[Entries taken from a collection]

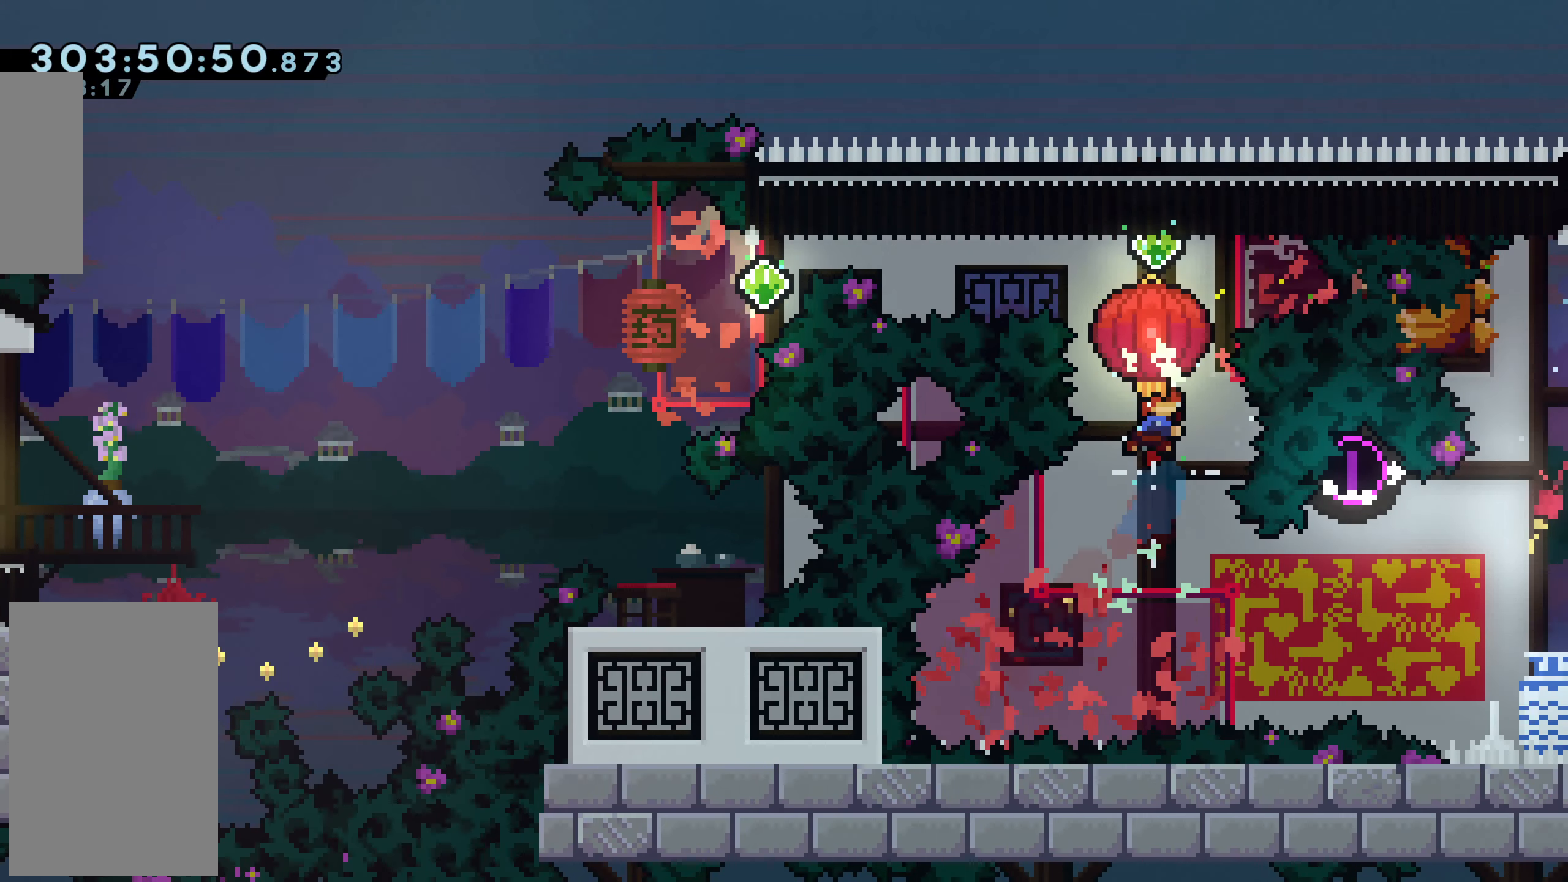
{"keys": ["jump", "left"], "events": [[134, "up", "up"], [184, "dash", "up"], [184, "left", "down"], [234, "grab", "up"], [234, "left", "up"], [250, "right", "down"], [300, "dash", "down"], [300, "up", "down"], [501, "dash", "up"], [501, "jump", "down"], [501, "left", "down"], [501, "right", "up"], [501, "up", "up"]]}
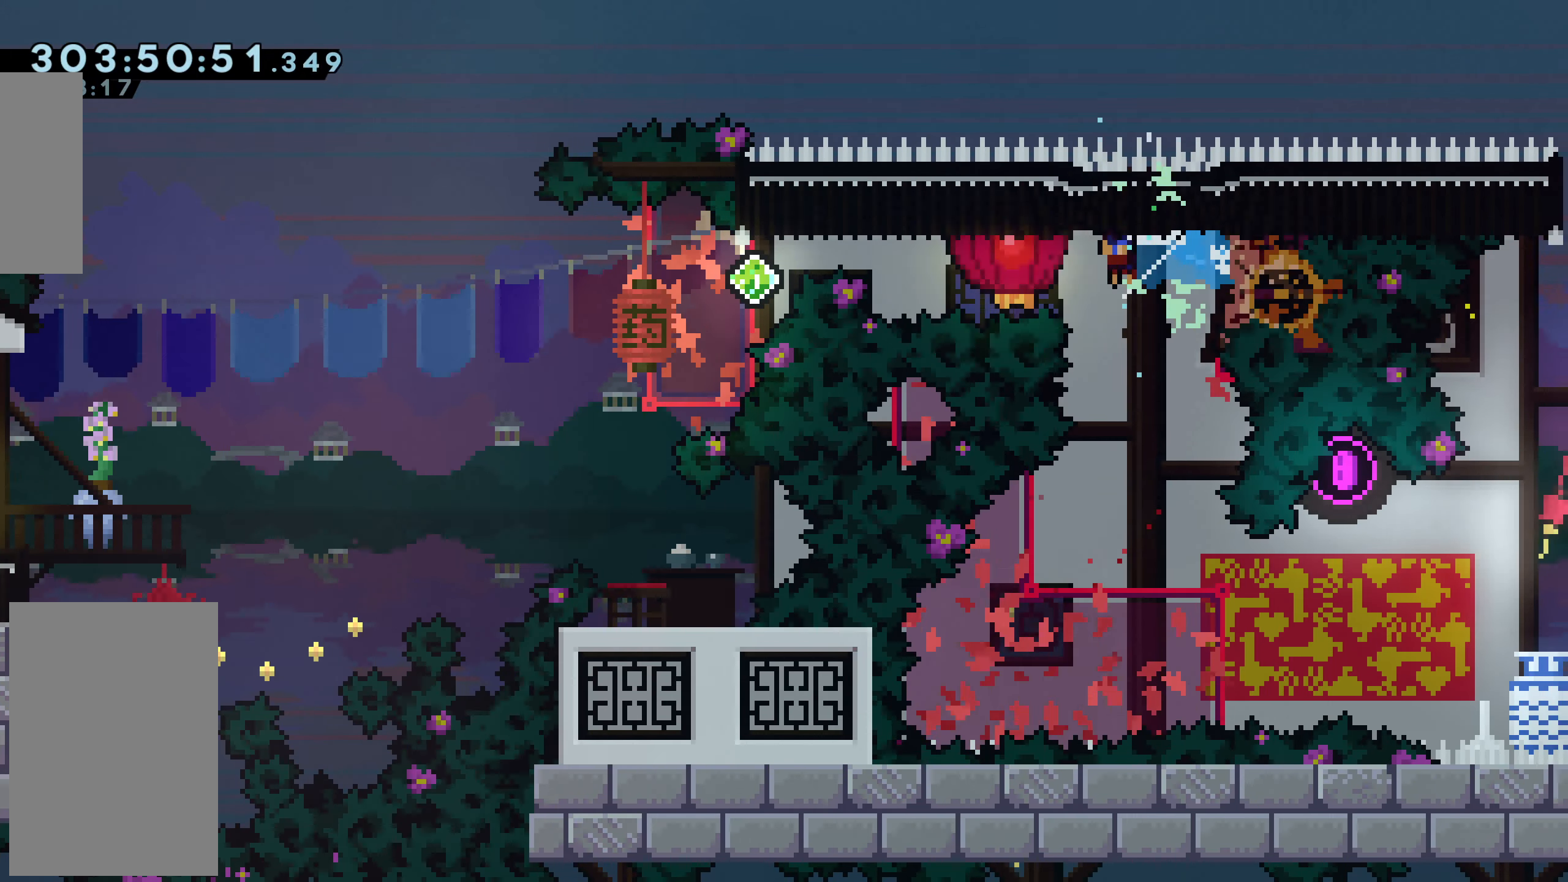
{"keys": ["dash", "down", "left"], "events": [[50, "dash", "down"], [100, "jump", "up"], [150, "grab", "down"], [367, "dash", "up"], [367, "down", "down"], [417, "dash", "down"], [417, "grab", "up"]]}
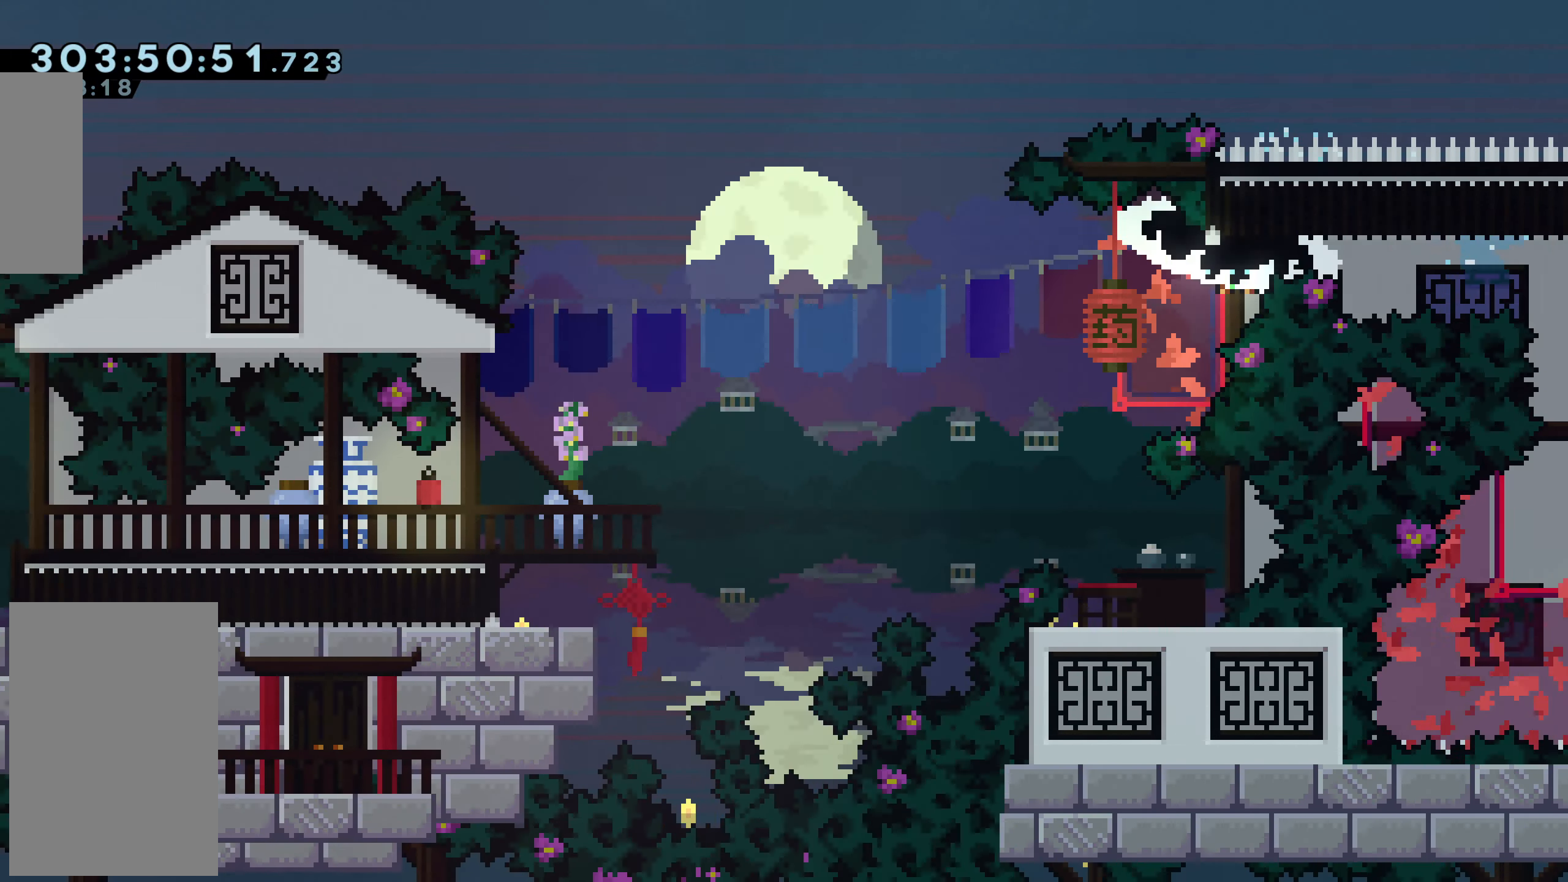
{"keys": ["jump", "left"], "events": [[184, "dash", "up"], [334, "down", "up"], [484, "jump", "down"]]}
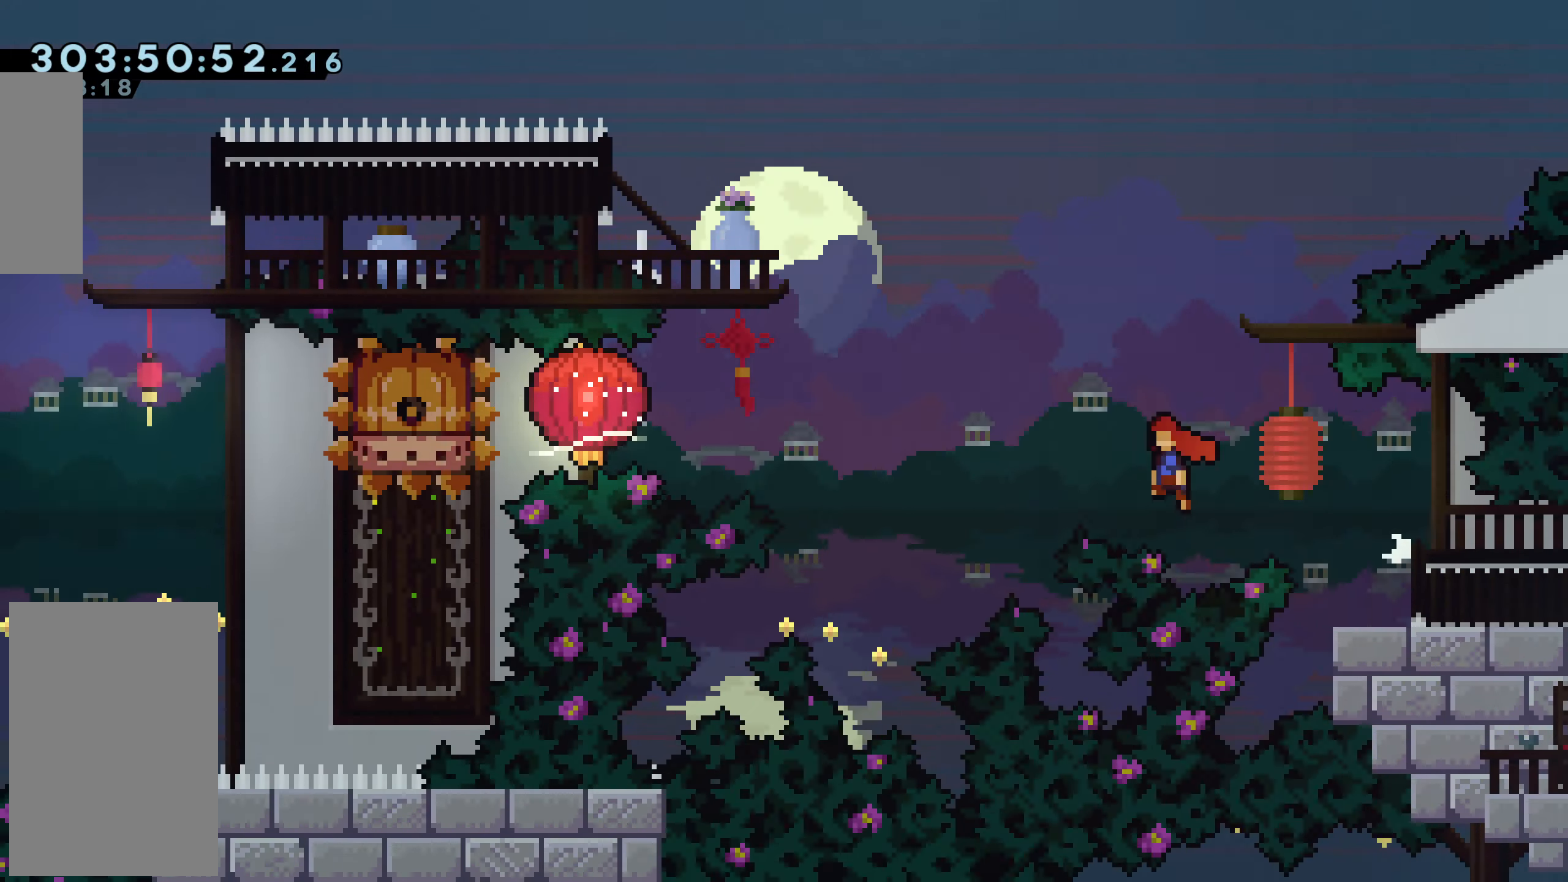
{"keys": ["dash", "grab", "left"], "events": [[166, "dash", "down"], [200, "jump", "up"], [250, "grab", "down"]]}
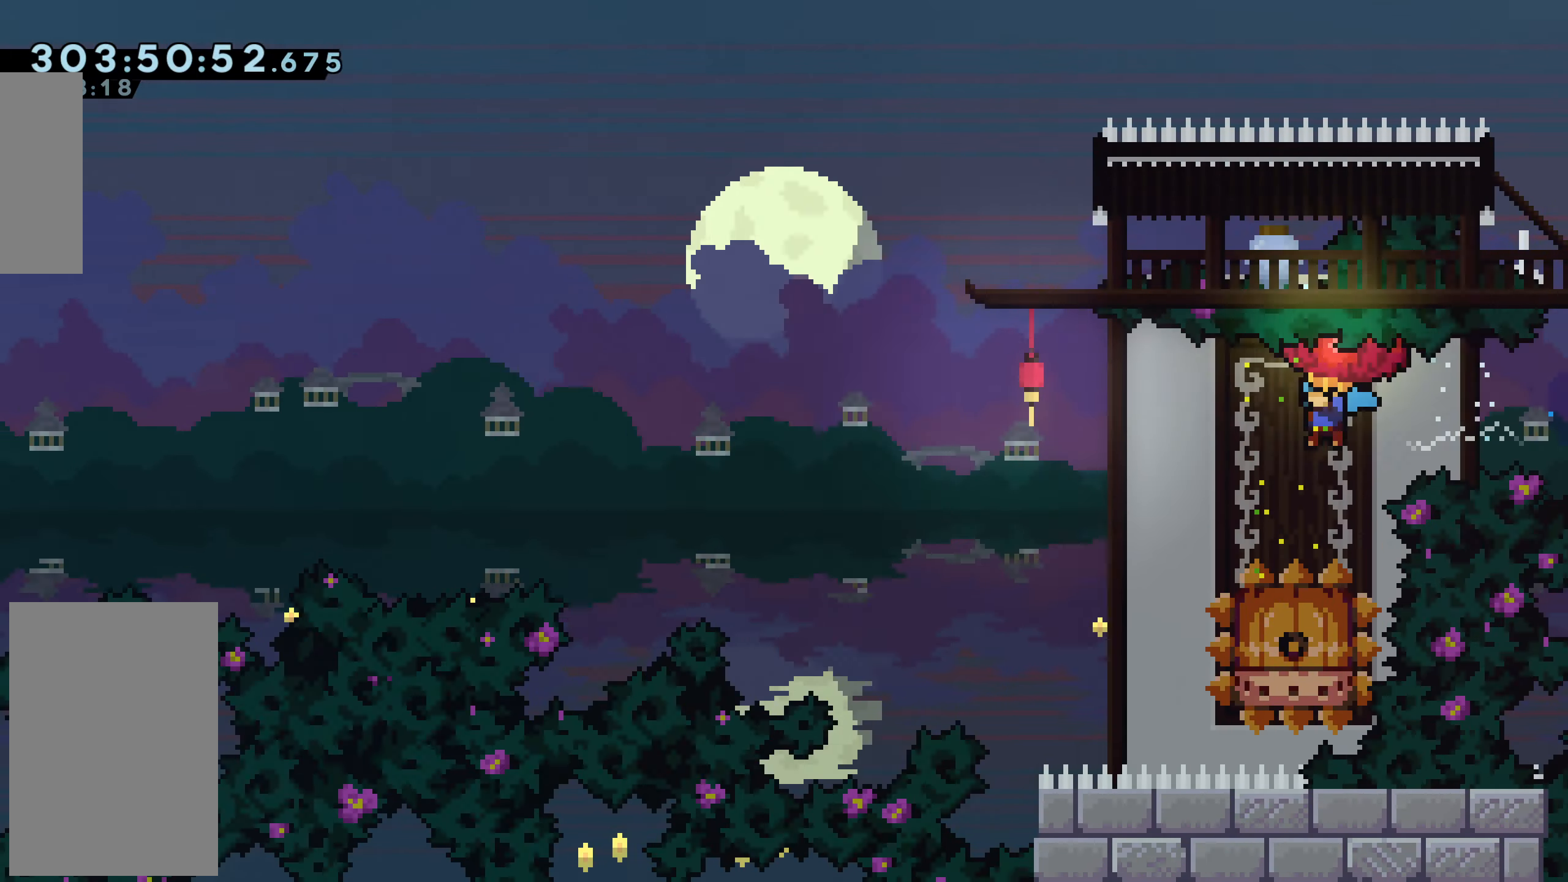
{"keys": ["dash", "grab", "left"], "events": []}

• [Work to be completed]:
Each record above needs to be retyped exactly, without any pictures.

• [Reply]:
{"keys": ["jump", "left"], "events": [[134, "up", "up"], [184, "dash", "up"], [184, "left", "down"], [234, "grab", "up"], [234, "left", "up"], [250, "right", "down"], [300, "dash", "down"], [300, "up", "down"], [501, "dash", "up"], [501, "jump", "down"], [501, "left", "down"], [501, "right", "up"], [501, "up", "up"]]}
{"keys": ["dash", "down", "left"], "events": [[50, "dash", "down"], [100, "jump", "up"], [150, "grab", "down"], [367, "dash", "up"], [367, "down", "down"], [417, "dash", "down"], [417, "grab", "up"]]}
{"keys": ["jump", "left"], "events": [[184, "dash", "up"], [334, "down", "up"], [484, "jump", "down"]]}
{"keys": ["dash", "grab", "left"], "events": [[166, "dash", "down"], [200, "jump", "up"], [250, "grab", "down"]]}
{"keys": ["dash", "grab", "left"], "events": []}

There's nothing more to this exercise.